Equilibrium model for NADPH oxidase activation. This model is a simplified version of the kinetic model developed in reference [47]. In this model, the anionic amphiphile causes a change in conformation in p47^phox that allows it to associate with flavocytochrome b₅₅₈. This association allows the high affinity binding of p67^phox and rac resulting in an intermediate activation state where electron transfer can occur from NADPH to FAD. The formation of this intermediate state is relatively rapid. A subsequent slow step, possibly involving a conformational change in flavocytochrome b₅₅₈, results in the fully active oxidase. The occupancy of each activation state may be influenced by additional factors, such as Mg²⁺ [49].

Fig. 9

Proposed toxic products of NADPH oxidase in neutrophils. The oxidase generates superoxide which dismutates to form hydrogen peroxide. The peroxide and superoxide can react to produce hydroxyl radicals in the presence of metal ions. Hydrogen peroxide can also serve as substrate for myeloperoxidase mediated oxidation of halides.
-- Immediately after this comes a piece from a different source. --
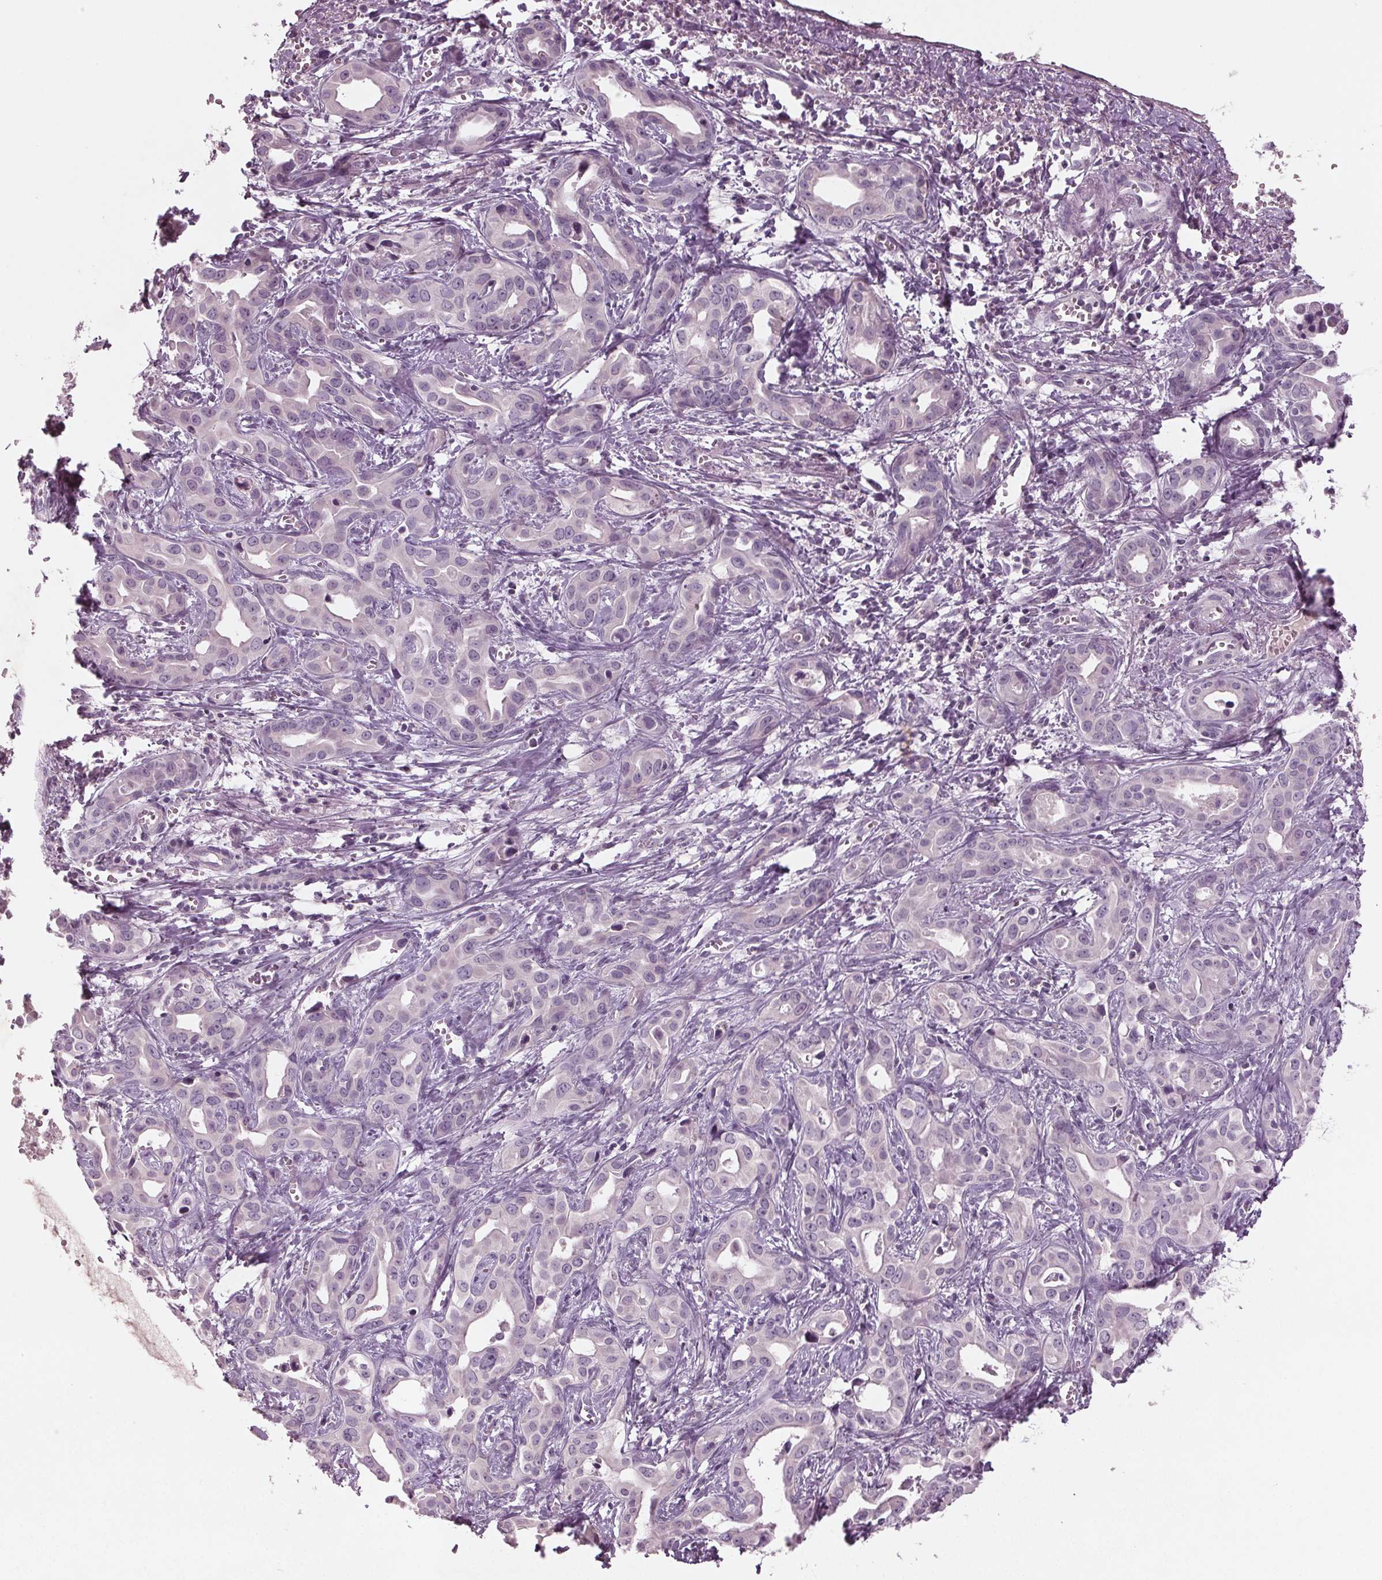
{"staining": {"intensity": "negative", "quantity": "none", "location": "none"}, "tissue": "liver cancer", "cell_type": "Tumor cells", "image_type": "cancer", "snomed": [{"axis": "morphology", "description": "Cholangiocarcinoma"}, {"axis": "topography", "description": "Liver"}], "caption": "The image exhibits no staining of tumor cells in liver cholangiocarcinoma.", "gene": "BHLHE22", "patient": {"sex": "female", "age": 65}}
Reactive oxygen species and hypohalous acids could produce damaging interactions with cellular constituents.

Fig. 10

Schematic representation of ion fluxes and influence on pH of phagocytic vacuole. The interior of the cytoplasmic granules is maintained at a pH of about 5.0 by V-ATPases [123]. The degranulation of these contents into the vacuole causes it to become acidic. The superoxide and its dismutation product, peroxide, become protonated, consuming protons in the vacuole and driving the pH up. The passage of electrons across the vacuolar membrane to produce ${\mathrm{O}}_2^{-}$ generates a charge across the membrane that must be compensated by the passage of other ions for electron transport to continue. The nature of the ions compensating this charge has a profound effect on the pH in the vacuole. The movement of protons prevents the consumption of those within the vacuole and the pH is not elevated whereas other ions such as Cl⁻ from, or K⁺ to, the vacuole cause it to rise.